A ótica liberal, amplamente repercutida pela grande imprensa, prefere apontar como fator primordial do endividamento público os gastos com a previdência, ou com os vencimentos ou contratações de servidores públicos. Omite que, a rigor, é o Orçamento da Seguridade Social quem financia os rombos financeiros do Orçamento do Tesouro, produzidos justamente pela política monetária.

Assim o faz, pois considera os gastos da política monetária como naturais e não questionáveis. Gastos vitais para a manutenção de um modelo de funcionamento da economia brasileira que atende especialmente aos bancos e às transnacionais, interessadas na integração subalterna de nosso país no processo de globalização.

Com a mudança divulgada ontem para a poupança, o governo perdeu mais uma oportunidade de enfrentar esse principal problema macroeconômico do país, que é o brutal e permanente processo de endividamento público.

O alegado problema decorrente da necessidade de financiamento da dívida mobiliária, frente à perspectiva de uma redução da taxa básica de juros, é uma falsa questão. Caso a política econômica servisse aos interesses da geração de empregos, do crescimento econômico e do controle inflacionário, independentemente das oscilações da conjuntura internacional, o caminho deveria ser outro.

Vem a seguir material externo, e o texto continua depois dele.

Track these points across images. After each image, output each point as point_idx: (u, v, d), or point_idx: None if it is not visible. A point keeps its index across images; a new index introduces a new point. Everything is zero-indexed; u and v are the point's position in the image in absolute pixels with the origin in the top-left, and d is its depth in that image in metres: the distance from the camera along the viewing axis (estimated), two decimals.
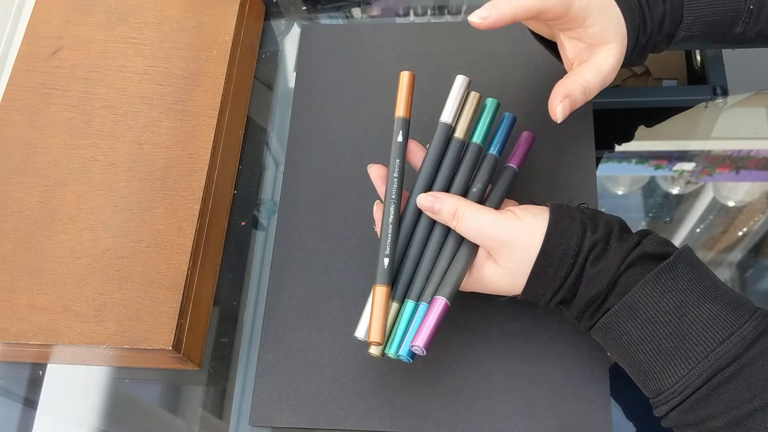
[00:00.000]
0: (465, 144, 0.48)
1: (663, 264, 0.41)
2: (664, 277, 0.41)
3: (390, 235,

Deveríamos restabelecer no país rígidos controles sobre os fluxos cambiais, chegando ao limite da adoção da centralização cambial, caso houvesse necessidade. Ao mesmo tempo, a taxa Selic deveria ser abandonada enquanto indexador de boa parte dos títulos públicos, com o fim das chamadas Letras Financeiras do Tesouro (LFTs).

Com medidas dessa natureza, e afastando os riscos de um processo de fuga de capitais, poderíamos seguramente reduzir a taxa básica de juros e o chamado superávit primário, além de criarmos boas condições para o alongamento do perfil dos prazos de vencimento dos títulos da dívida pública.

Medidas como essas permitiriam ao governo um aumento na sua margem de manobra para uma reconfiguração do Orçamento Público Federal, e a adoção de medidas mais consistentes para a preservação do crescimento econômico e da geração de empregos.

O único problema para a adoção de medidas desse tipo é de natureza política.

Implicaria romper com o pacto estabelecido desde o início dos anos 90 no país, e que tem no sistema financeiro e nas transnacionais os seus principais sustentáculos. Pacto este que acabou por cooptar o próprio governo Lula e dar sobrevida ao insustentável modelo que continua em curso e que agora, mais uma vez, demonstra que o rentável negócio da dívida pública é essencial para os interesses dominantes.

*Paulo Passarinho, economista, é presidente do Conselho Regional de Economia do Rio de Janeiro.